**What to do:**
[a] In the book review, switch "marvelous" to "superb" and write out the passage starting at "If you’re having" and ending at "archival photographs help.)".
[b] According to the book review, which press published "Too High & Too Steep: Reshaping Seattle's Topography"?
>> begin Text section
If you’re having trouble picturing Seattle as it was before the engineers went to work on it, David B. Williams’ “Too High & Too Steep: Reshaping Seattle’s Topography” (University of Washington Press, 239 pp., $29.95) is here to help.
Williams does a marvelous job of evoking the cityscape that used to be. He clues us in to the spirit of civic ambition that drove Seattle’s geographical transformations. He methodically chronicles the stages by which its regrade, canal and landfill projects were accomplished. And he’s meticulous about placing his readers on present-day street corners where they can, with some sleight of mind, glimpse the hills, lake shores and tide flats that vanished. (Maps, illustrations and archival photographs help.)
Williams, a frequent contributor to The Seattle Times, is a native Seattleite whose books (“The Street-Smart Naturalist,” “Stories in Stone: Travels through Urban Geology”) have delved closely into the physical fabric of our city. But even he didn’t have a handle on how drastic the early-20th-century changes to Seattle were until he started researching the book.
“I had heard of the Denny Regrade, but I didn’t know where it was or what it meant,” he said in a recent interview. “I knew the tide flats were filled in — but I didn’t really, again, know what it meant.”
Boston, New York and San Francisco, he notes, all expanded their urban footprints with landfill projects. But Seattle, he writes, was “unusual for the scale and diversity of its metamorphosis.”
Williams begins with the basics — how the Puget Sound basin was formed by seismic, volcanic and ice-sheet activity — before devoting chapters to the filling in of Seattle’s original shoreline (creating much of the Pioneer Square neighborhood and Alaskan Way waterfront); the transformation of the Duwamish River tide flats into Harbor Island; the “replumbing” of Lake Washington, Lake Union and Salmon Bay; and the flattening of Denny Hill and other ridges and dips around town.
>> end Text section
>> begin Provided material
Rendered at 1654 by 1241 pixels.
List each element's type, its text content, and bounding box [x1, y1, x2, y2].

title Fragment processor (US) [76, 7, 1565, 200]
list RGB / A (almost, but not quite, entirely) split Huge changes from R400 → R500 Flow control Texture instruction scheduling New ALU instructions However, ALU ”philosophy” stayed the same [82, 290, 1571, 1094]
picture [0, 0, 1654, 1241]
>> end Provided material
**Response list:**
[a]
If you’re having trouble picturing Seattle as it was before the engineers went to work on it, David B. Williams’ “Too High & Too Steep: Reshaping Seattle’s Topography” (University of Washington Press, 239 pp., $29.95) is here to help.
Williams does a superb job of evoking the cityscape that used to be. He clues us in to the spirit of civic ambition that drove Seattle’s geographical transformations. He methodically chronicles the stages by which its regrade, canal and landfill projects were accomplished. And he’s meticulous about placing his readers on present-day street corners where they can, with some sleight of mind, glimpse the hills, lake shores and tide flats that vanished. (Maps, illustrations and archival photographs help.)

[b] University of Washington Press